С точки зрения управления переговорами Эхуд Барак, как оказалось, был самым смелым и самым миролюбивым израильским премьер-министром за всю историю. Бывший спецназовец и начальник генштаба израильских вооруженных сил, он был готов проявлять инициативы, которые мог не поддерживать ни его кабинет, ни его парламент. Более того, он привнес фундаментальные перемены в отношения с Соединенными Штатами. Он извлек урок из столкновения Нетаньяху с администрацией Клинтона и пришел к выводу, что Израилю любой ценой следует избегать конфликтов с единственным союзником, от поддержки которого зависел Израиль. Барак был полон решимости не допустить такого исхода, при котором Израиль обвиняли бы за любой провал переговоров. И он очень торопился заключить соглашение до полного развала внутренней поддержки.
Результатом этого стали странные взаимоотношения между израильским премьер-министром и американским президентом, которые лучше всего можно было бы описать как психоанализ странного симбиоза. И дело не в том, что Клинтон заставлял идти на уступки упрямого Эхуда Барака. Дело в том, что Клинтон неизменно доводил до сведения всех своих собеседников, что гибкость на переговорах была ключом к американской доброй воле, тем самым добавляя – вероятно бессознательно – некий элемент недифференцированного американского давления в ответ на требования другой стороны.
Барак, стараясь упредить Клинтона (а он иногда даже переусердствовал в этом), откликался своим собственным тонким и более сложным анализом. В соответствии с его анализом Израиль стал высокотехническим обществом среднего класса, мораль которого не может долго терпеть враждебные действия и неопределенность проживания в постоянном состоянии осады, особенно в изоляции. Возможны, по его мнению, совершенствования прежде считавшихся священными принципов безопасности, потому что с развалом Советского Союза ни одно арабское государство или группа государств не будет в предвидимом будущем вооружено в такой степени, чтобы они смогли развязать традиционную войну с обычным вооружением. По его мнению, опасность для Израиля в перспективе будет исходить от повстанческой войны и оружия массового поражения. Для того чтобы оказывать сопротивление и тому и другому, Израилю нужна американская политическая поддержка, гарантированный доступ к американским разведданным и передовая военная технология. Это, по мнению Барака, будет иметь место только в том случае, если Израиль рассматривается как надежный партнер Америки в деле обеспечения мира в регионе.

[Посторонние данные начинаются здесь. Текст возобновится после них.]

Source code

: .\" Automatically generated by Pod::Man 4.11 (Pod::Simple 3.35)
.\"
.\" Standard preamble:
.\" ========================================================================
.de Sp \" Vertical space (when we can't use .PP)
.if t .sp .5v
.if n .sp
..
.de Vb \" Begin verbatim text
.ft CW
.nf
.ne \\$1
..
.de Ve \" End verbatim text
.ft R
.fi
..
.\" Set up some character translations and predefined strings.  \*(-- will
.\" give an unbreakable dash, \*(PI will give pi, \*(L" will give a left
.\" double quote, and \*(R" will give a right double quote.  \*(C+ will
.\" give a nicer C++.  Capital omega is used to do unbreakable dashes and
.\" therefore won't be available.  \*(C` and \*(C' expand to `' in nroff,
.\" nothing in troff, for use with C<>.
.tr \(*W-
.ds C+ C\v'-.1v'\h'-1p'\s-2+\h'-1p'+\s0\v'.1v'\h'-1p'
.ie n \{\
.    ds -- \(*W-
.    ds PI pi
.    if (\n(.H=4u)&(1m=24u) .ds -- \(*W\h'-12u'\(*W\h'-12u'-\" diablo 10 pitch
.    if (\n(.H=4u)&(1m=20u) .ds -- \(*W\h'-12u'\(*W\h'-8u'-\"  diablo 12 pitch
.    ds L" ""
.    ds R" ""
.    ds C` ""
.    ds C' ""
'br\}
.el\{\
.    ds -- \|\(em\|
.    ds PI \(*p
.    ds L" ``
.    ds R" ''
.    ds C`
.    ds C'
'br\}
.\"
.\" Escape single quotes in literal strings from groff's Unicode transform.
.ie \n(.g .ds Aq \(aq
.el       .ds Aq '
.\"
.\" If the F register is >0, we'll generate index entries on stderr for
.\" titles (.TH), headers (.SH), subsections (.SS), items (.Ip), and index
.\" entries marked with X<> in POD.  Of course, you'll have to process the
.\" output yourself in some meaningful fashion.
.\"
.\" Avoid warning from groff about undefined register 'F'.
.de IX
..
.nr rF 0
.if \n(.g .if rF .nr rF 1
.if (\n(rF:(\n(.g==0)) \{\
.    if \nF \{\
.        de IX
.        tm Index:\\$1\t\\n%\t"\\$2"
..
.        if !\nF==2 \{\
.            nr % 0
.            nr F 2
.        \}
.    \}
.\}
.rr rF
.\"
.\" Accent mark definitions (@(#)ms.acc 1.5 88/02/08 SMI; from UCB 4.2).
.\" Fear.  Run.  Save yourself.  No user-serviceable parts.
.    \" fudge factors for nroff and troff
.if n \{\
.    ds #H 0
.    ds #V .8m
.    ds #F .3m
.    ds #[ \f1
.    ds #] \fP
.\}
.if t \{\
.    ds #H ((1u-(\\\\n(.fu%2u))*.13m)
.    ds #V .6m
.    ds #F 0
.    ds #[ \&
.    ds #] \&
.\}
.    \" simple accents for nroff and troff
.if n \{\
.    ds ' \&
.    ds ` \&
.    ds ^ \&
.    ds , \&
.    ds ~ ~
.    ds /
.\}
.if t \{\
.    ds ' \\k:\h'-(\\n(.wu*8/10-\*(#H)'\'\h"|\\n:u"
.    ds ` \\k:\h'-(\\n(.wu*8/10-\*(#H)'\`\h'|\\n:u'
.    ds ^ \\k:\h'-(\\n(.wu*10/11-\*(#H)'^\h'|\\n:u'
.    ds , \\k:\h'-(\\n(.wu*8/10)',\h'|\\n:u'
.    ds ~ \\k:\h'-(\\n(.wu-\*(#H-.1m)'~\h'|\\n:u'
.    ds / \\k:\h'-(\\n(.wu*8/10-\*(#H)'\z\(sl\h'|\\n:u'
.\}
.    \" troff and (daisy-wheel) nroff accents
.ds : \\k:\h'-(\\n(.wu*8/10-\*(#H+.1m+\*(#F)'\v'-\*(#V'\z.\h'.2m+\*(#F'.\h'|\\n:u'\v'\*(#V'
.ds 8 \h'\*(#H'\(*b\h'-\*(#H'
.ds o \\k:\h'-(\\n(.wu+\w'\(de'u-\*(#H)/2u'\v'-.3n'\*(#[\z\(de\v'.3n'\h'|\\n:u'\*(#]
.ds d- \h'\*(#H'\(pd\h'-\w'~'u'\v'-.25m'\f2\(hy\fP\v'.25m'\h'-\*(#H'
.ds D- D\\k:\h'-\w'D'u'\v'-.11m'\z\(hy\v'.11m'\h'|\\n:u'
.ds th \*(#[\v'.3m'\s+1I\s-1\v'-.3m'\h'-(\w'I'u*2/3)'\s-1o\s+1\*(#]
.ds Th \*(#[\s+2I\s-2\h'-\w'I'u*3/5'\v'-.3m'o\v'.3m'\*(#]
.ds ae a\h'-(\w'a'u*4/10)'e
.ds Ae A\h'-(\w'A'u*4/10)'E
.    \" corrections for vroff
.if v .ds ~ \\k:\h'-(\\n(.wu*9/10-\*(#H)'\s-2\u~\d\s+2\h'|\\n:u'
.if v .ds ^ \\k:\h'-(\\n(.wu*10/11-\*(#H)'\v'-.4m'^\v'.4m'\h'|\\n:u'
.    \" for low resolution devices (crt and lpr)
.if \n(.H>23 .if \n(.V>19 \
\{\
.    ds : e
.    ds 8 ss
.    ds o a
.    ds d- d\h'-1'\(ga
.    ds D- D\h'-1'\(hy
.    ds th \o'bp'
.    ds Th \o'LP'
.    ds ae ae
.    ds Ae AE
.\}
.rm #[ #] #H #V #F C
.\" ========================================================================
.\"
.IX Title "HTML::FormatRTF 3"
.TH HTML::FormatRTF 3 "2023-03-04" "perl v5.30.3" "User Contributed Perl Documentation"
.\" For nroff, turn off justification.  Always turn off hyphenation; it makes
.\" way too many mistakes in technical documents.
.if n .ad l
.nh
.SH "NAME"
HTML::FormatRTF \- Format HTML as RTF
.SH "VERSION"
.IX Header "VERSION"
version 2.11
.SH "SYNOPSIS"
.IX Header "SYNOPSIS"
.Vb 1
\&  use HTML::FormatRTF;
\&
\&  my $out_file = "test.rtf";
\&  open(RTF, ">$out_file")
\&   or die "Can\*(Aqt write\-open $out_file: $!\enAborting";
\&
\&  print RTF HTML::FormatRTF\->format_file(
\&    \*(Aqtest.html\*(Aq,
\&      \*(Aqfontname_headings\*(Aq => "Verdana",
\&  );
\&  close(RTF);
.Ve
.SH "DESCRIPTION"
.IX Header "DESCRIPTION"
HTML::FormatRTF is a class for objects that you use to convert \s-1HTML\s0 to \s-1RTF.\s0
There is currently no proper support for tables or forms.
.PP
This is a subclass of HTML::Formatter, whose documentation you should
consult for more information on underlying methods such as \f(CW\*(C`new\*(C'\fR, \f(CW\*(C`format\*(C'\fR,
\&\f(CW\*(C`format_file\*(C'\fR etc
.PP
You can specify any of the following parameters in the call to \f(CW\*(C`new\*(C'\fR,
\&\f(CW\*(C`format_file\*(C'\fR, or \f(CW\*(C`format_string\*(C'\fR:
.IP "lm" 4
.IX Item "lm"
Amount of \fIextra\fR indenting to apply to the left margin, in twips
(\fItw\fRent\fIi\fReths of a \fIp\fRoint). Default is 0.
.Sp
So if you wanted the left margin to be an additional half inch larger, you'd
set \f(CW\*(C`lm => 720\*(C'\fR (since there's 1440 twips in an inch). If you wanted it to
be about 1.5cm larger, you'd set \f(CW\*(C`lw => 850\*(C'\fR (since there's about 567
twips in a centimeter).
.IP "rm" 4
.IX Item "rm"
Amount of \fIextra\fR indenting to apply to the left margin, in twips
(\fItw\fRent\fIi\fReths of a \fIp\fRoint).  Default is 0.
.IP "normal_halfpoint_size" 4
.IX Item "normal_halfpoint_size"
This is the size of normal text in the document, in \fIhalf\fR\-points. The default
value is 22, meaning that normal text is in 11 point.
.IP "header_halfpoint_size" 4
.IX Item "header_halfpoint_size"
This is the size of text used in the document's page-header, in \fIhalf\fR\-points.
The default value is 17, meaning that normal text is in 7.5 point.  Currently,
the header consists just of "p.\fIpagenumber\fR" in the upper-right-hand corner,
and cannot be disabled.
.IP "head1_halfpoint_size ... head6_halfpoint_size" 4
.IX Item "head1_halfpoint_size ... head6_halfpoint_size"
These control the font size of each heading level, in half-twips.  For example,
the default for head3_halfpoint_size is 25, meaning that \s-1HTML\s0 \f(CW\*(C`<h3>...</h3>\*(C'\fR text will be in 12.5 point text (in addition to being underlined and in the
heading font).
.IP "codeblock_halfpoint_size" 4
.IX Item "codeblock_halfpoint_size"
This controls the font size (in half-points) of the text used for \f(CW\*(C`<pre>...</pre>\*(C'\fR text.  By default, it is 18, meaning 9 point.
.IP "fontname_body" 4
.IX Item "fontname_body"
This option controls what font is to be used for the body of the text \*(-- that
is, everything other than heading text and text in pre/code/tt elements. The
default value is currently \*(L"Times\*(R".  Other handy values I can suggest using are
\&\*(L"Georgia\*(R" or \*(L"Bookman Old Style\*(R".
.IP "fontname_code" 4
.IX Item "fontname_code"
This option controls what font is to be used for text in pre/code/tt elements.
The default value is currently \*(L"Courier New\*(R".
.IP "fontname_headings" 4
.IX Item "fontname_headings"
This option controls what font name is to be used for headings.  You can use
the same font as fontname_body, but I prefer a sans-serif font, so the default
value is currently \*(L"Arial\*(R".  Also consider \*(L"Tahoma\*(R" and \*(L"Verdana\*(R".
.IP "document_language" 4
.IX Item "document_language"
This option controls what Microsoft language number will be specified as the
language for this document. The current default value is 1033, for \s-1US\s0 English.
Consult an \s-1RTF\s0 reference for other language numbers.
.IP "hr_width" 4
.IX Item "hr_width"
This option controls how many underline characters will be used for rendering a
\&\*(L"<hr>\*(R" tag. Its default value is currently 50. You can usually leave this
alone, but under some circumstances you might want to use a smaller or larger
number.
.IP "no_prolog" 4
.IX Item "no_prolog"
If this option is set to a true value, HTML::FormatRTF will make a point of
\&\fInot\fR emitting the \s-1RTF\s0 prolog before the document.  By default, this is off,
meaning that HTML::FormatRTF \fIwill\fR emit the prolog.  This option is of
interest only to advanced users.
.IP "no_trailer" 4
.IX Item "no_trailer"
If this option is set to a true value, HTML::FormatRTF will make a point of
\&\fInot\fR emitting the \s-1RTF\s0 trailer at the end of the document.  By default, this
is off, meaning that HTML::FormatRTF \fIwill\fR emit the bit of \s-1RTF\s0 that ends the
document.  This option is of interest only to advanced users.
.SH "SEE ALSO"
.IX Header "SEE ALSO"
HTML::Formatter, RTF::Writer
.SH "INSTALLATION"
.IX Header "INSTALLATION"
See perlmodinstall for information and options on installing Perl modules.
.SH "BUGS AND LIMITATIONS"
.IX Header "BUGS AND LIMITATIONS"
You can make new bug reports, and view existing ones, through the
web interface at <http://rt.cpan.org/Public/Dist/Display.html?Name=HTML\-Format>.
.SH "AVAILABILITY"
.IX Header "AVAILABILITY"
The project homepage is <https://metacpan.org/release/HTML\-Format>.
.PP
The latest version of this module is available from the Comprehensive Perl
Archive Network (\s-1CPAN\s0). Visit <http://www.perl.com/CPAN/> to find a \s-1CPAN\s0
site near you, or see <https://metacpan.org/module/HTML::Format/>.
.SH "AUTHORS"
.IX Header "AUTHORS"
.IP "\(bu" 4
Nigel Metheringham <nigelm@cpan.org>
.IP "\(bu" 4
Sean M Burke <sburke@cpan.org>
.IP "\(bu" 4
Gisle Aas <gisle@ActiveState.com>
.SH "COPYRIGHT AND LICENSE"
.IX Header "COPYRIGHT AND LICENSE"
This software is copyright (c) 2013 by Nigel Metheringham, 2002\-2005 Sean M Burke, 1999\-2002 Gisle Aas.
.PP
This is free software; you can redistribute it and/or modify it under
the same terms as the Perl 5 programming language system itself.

Таким образом, американская и израильская стратегии стали взаимно переплетаться как раз тогда, когда мирная дипломатия на Ближнем Востоке достигла своей наивысшей фазы. Пошаговый подход, который ей отлично содействовал на начальных стадиях, исчерпал себя. Как настаивал Барак (а до него Нетаньяху) – и за что я ратовал в нескольких публицистических статьях, – переговоры теперь были сосредоточены на всех вопросах так называемого окончательного статуса, вместе взятых. Речь шла об окончательных границах, палестинском суверенитете, о военном статусе палестинского государства, Иерусалиме, беженцах и доступе к воде 34.
Что не могли предвидеть сторонники всестороннего подхода, так это неимоверного чувства безотлагательности, с каким Барак и Клинтон двигали этот процесс. В сентябре 1999 года на встрече на высшем уровне в Шарм-эль-Шейхе они взяли на себя обязательство и поставили себе срок в один год для подписания окончательного мирного договора. А в июле 2000 года они назначили срок всего в одну неделю для завершения переговоров в Кемп-Дэвиде – несмотря на то, что до этого почти не проводилось детального изучения проблемы, и несмотря на то, что Арафат неоднократно предупреждал о своей неготовности.
Эти сроки были совершенно нереальными и даже иллюзорными. За несколько недель до Кемп-Дэвида израильские и американские представители в одинаковой мере создавали впечатление, что по территориальному вопросу Арафат охотно примет беспрецедентные уступки, которые позже официально предложил Барак. (Речь шла об уступке примерно 95 процентов спорной территории.) Предполагалось, что по вопросу об Иерусалиме он согласится создать палестинскую столицу в одном из пригородов Иерусалима, который был включен Израилем в Большой Иерусалим. Это объясняет, почему Барак и Клинтон считали, что прорыв будет достигнут через восемь дней, которые запланировали на встречу Кемп-Дэвид-2, несмотря на опыт саммита Картера с Садатом и Бегином по гораздо менее сложной проблеме Синайского полуострова, на решение которой понадобилось две недели. Все оказалось большим просчетом.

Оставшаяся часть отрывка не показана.